Let’s now print off some of the key words for each of the top-3 topics. For each topic, we will print off the top-10 words with the get_topic_terms() method which will take two arguments: the topic number and the amount of words to return.

for topic in topics[0][:3]:
    terms = lda_model.get_topic_terms(topic[0], 10)
    print(topic)
    for num in terms:
        num = num[0]
        print(num, id2word[num])
    print()
(6, 0.038197085)
733 seriously
1394 boipatong
13 injured
809 left
750 massacre
0 17
284 thirteen
68 people
551 five
406 refused

(15, 0.037302956)
625 campaign
3085 soldiers
226 torture
37 transvaal
7 dispute
1350 military
33 landmine
1224 thrown
711 section
2 anc

(27, 0.5223308)
26 shot
8 fire
21 opened
17 members
23 police
24 sap
13 injured
255 march
58 town
61 1990

These results seem acceptable.

1.5.6. Analyze the Topic Model#

It is often difficult to gauge the quality of a topic model by simply looking at raw output. For these reasons, it is useful to be able to study a model in its entirety. We can do this with PyLDAVis, a library that was designed to display in 2-dimensional space the topics of a topic model and the key words associated with each topic.
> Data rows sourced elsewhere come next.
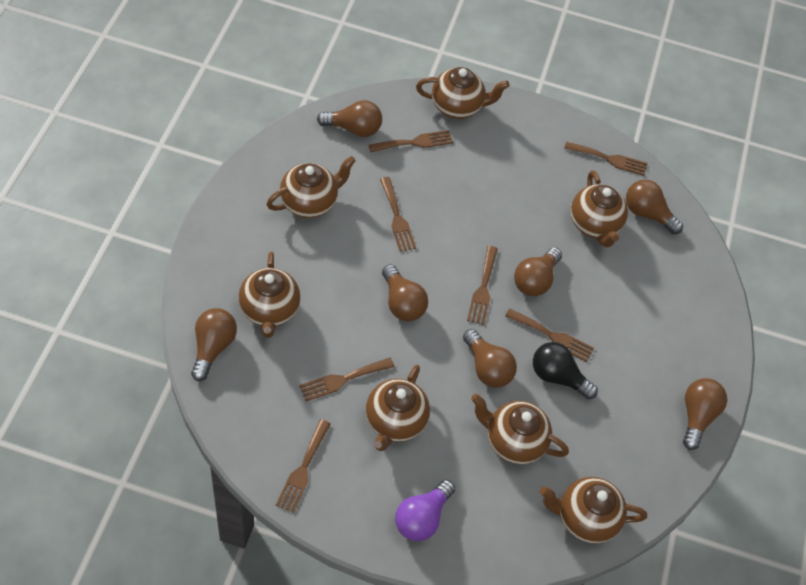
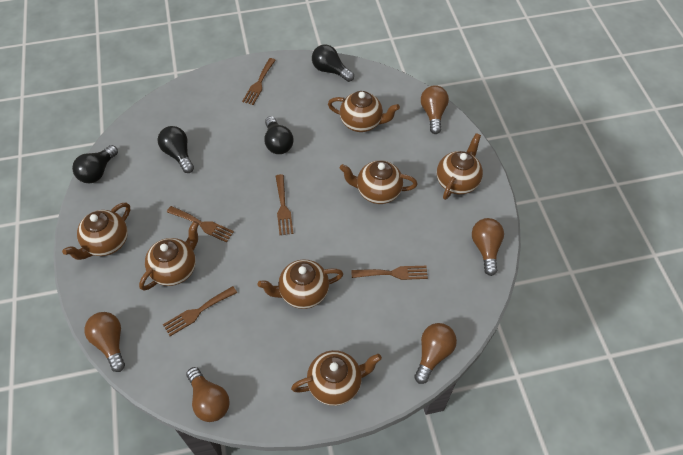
black light bulb: [533,342,598,399] = 1 -> [72,145,118,183] [158,126,194,173] [264,116,293,154] [312,45,354,82] = 4
brown fork: [276,419,331,513] [299,358,395,401] [369,130,453,152] [380,177,416,251] [467,246,498,325] [505,308,594,362] [564,142,647,176] = 7 -> [163,286,237,336] [167,206,234,242] [242,58,276,105] [276,174,293,235] [351,266,428,280] = 5
brown light bulb: [191,308,237,381] [317,100,382,137] [382,264,428,321] [463,329,517,388] [514,247,562,296] [626,180,683,234] [683,378,727,450] = 7 -> [84,312,125,372] [186,367,230,422] [414,323,457,384] [421,85,449,134] [472,218,504,276] = 5
purple light bulb: [395,479,455,541] = 1 -> none = 0

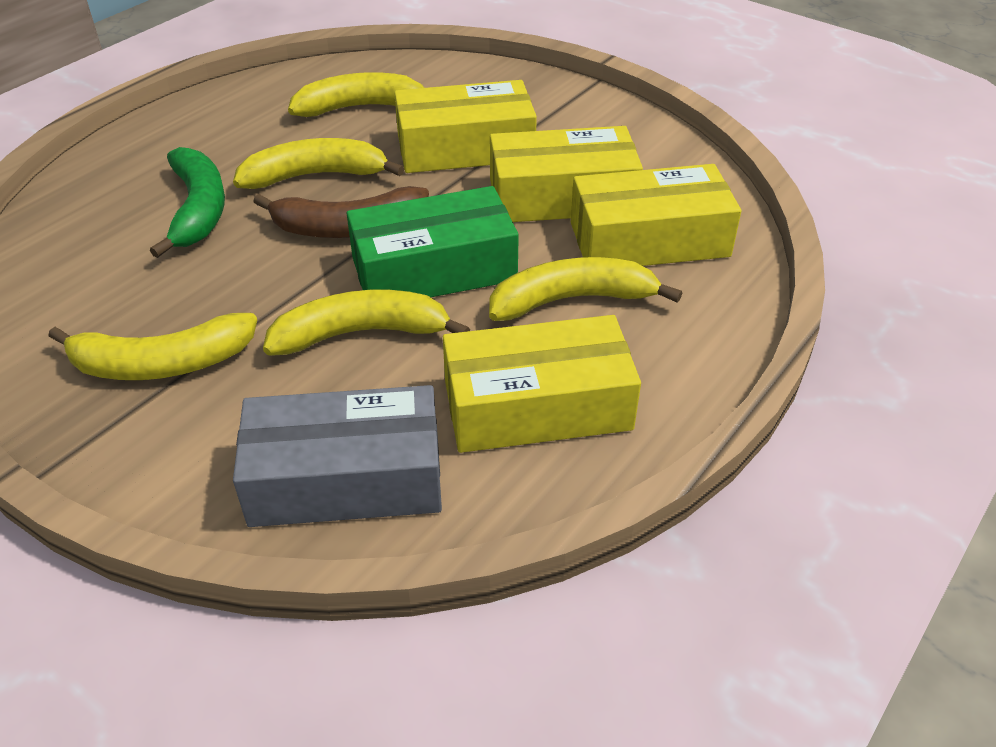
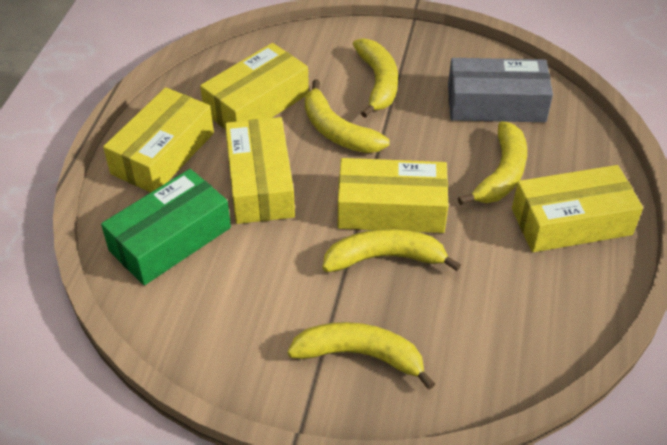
brown banana: [253,186,429,238] = 1 -> none = 0
green banana: [150,147,225,258] = 1 -> none = 0
yellow box: [394,80,537,173] [443,315,641,453] [490,126,643,222] [571,164,741,266] = 4 -> [103,87,214,193] [200,43,309,130] [225,117,295,224] [338,158,448,233] [512,165,643,252] = 5

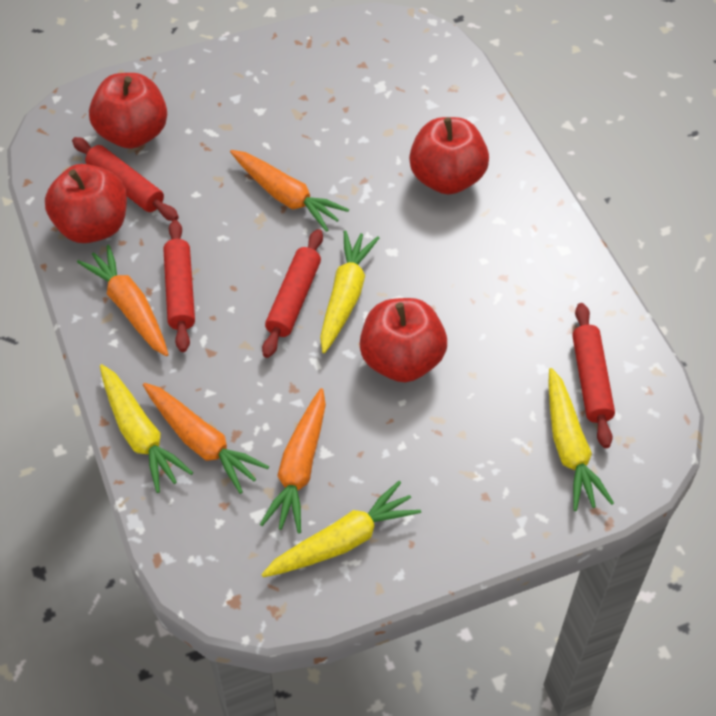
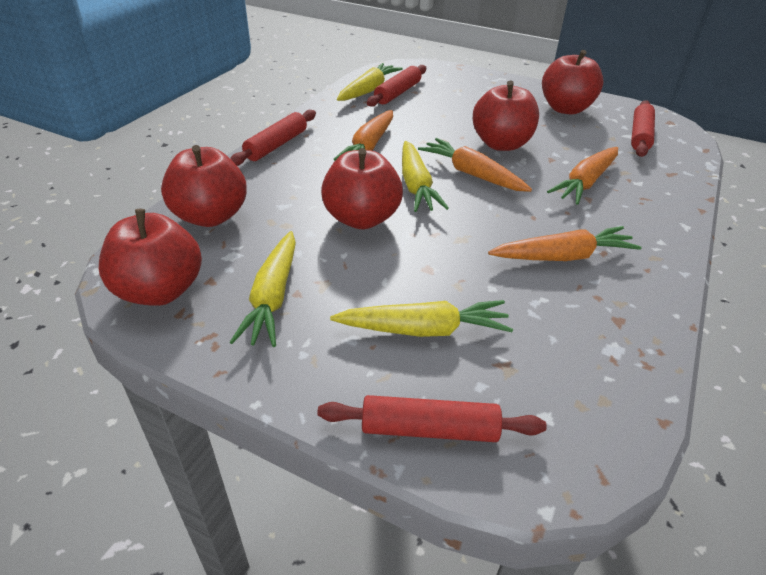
red apple: [45,164,127,243] [89,73,167,149] [359,298,447,382] [409,117,489,195] = 4 -> [99,209,202,306] [161,145,247,227] [321,148,403,229] [473,81,539,151] [542,50,604,114] = 5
vis = pyLDAvis.gensim_models.prepare(lda_model, corpus, id2word, mds="mmds", R=30)
c:\Users\wma22\anaconda3\envs\textbook\lib\site-packages\sklearn\manifold\_mds.py:298: FutureWarning: The default value of `normalized_stress` will change to `'auto'` in version 1.4. To suppress this warning, manually set the value of `normalized_stress`.
  warnings.warn(
vis

Now, we can see all 100 topics plotted in two-dimensional space and we can study the degree to which the words in each topic are unique to that topic when compared with the corpus as as whole.

While useful as a first step to exploring data, we have more powerful ways of clustering documents today. As we will see over the remainder of the chapter, other libraries and approaches that leverage state of the art language models are perhaps better suited to finding and extracting topics from your corpus.